* Challenge *
Reproduce the data from the line containing "text ➔ Le Maroc" to the line containing "List each element's", substituting "enclosing box" for "bounding box" and leaving everything else unchanged.

# START OF Entries shown

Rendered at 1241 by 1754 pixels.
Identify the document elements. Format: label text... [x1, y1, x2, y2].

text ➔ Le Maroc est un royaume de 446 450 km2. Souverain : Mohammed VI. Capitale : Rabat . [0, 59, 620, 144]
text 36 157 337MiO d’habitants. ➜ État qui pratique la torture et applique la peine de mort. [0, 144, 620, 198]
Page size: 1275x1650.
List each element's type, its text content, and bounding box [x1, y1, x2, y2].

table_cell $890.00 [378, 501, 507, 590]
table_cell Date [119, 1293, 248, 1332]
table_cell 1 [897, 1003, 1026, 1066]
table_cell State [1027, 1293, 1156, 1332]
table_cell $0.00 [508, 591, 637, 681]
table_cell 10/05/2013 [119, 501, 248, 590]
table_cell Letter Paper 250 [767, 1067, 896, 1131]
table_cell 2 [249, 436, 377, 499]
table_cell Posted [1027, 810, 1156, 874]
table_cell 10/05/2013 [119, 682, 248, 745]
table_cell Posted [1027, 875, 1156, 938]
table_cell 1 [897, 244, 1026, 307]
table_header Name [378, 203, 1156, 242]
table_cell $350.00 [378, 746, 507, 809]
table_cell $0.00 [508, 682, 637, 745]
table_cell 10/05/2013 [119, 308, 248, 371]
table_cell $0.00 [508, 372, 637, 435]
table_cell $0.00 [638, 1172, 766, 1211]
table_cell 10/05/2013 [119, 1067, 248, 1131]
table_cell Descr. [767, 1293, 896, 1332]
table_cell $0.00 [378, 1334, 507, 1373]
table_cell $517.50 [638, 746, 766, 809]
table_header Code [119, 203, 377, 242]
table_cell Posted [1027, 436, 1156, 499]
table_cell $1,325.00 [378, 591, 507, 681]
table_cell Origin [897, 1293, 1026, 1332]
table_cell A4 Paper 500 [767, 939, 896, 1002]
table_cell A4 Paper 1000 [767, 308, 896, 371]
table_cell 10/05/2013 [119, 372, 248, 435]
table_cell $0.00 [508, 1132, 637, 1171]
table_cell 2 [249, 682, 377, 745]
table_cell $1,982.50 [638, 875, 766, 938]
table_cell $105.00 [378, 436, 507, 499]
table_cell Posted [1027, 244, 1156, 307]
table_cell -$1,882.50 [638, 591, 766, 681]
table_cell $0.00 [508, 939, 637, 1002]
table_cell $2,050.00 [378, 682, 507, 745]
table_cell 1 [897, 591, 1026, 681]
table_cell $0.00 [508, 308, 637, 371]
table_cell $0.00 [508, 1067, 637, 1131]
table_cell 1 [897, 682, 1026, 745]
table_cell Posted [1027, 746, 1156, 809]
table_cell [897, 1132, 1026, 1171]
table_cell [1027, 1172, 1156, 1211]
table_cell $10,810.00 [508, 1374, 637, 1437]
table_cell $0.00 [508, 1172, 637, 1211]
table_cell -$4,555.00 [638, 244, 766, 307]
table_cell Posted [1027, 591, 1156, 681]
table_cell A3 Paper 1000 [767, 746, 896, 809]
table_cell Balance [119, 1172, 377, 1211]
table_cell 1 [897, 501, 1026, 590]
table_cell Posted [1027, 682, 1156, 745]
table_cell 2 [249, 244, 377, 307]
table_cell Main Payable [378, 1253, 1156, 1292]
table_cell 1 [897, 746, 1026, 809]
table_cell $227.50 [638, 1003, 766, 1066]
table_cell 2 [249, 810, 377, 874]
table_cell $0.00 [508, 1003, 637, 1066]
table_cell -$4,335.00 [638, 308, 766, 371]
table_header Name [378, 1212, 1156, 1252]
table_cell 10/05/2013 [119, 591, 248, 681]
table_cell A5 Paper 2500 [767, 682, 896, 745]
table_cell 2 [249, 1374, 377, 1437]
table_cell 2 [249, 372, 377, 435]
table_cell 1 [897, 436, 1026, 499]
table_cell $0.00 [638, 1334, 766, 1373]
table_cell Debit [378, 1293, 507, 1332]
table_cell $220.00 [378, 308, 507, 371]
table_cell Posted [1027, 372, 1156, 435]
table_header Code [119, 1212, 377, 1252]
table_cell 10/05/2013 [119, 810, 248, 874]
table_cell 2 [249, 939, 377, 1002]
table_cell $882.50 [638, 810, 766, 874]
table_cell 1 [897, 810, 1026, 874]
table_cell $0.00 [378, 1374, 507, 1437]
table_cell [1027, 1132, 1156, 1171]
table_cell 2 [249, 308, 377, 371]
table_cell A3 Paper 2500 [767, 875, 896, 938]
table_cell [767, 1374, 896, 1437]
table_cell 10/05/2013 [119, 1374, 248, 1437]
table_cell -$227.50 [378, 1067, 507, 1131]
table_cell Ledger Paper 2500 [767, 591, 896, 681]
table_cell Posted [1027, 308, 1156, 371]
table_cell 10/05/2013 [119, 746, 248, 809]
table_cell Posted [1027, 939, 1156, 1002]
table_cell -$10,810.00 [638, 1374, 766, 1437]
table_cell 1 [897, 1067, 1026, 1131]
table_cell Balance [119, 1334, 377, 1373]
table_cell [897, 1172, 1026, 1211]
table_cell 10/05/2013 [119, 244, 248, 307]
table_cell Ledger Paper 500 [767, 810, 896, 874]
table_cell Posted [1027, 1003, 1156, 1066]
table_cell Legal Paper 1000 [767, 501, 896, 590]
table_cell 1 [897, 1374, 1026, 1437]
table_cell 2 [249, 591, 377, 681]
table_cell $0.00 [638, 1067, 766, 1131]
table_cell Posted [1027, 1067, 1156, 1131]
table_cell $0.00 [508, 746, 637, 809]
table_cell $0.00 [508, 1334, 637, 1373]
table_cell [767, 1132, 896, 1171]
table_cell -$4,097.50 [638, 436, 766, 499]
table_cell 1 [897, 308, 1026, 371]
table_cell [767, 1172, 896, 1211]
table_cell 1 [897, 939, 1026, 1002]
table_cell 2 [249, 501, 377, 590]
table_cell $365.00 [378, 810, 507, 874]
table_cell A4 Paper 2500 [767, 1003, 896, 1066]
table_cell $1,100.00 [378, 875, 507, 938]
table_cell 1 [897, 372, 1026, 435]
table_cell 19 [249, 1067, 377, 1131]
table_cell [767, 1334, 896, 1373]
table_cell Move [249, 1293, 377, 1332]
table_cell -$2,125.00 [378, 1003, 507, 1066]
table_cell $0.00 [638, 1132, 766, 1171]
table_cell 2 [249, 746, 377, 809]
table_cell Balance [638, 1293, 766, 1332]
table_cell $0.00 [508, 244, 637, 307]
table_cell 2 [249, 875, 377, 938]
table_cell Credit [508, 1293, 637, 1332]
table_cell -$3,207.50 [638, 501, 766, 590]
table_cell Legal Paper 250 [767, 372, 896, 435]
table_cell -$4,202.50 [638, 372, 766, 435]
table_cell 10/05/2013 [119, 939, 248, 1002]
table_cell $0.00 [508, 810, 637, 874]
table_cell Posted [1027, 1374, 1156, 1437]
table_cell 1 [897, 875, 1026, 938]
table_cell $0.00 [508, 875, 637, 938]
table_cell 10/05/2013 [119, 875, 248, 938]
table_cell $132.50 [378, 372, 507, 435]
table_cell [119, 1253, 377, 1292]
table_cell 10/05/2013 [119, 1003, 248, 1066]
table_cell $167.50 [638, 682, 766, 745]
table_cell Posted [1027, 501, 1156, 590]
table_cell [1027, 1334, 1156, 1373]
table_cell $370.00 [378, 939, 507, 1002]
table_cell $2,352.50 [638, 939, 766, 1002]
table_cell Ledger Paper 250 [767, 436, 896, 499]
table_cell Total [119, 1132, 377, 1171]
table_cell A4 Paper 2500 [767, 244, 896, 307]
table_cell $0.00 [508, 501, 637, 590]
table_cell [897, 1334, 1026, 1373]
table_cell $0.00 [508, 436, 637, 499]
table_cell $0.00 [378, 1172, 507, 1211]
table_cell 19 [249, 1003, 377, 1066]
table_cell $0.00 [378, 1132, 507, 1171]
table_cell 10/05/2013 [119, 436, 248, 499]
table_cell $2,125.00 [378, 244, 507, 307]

# END OF Entries shown

* The output *
text ➔ Le Maroc est un royaume de 446 450 km2. Souverain : Mohammed VI. Capitale : Rabat . [0, 59, 620, 144]
text 36 157 337MiO d’habitants. ➜ État qui pratique la torture et applique la peine de mort. [0, 144, 620, 198]
Page size: 1275x1650.
List each element's type, its text content, and enclosing box [x1, y1, x2, y2].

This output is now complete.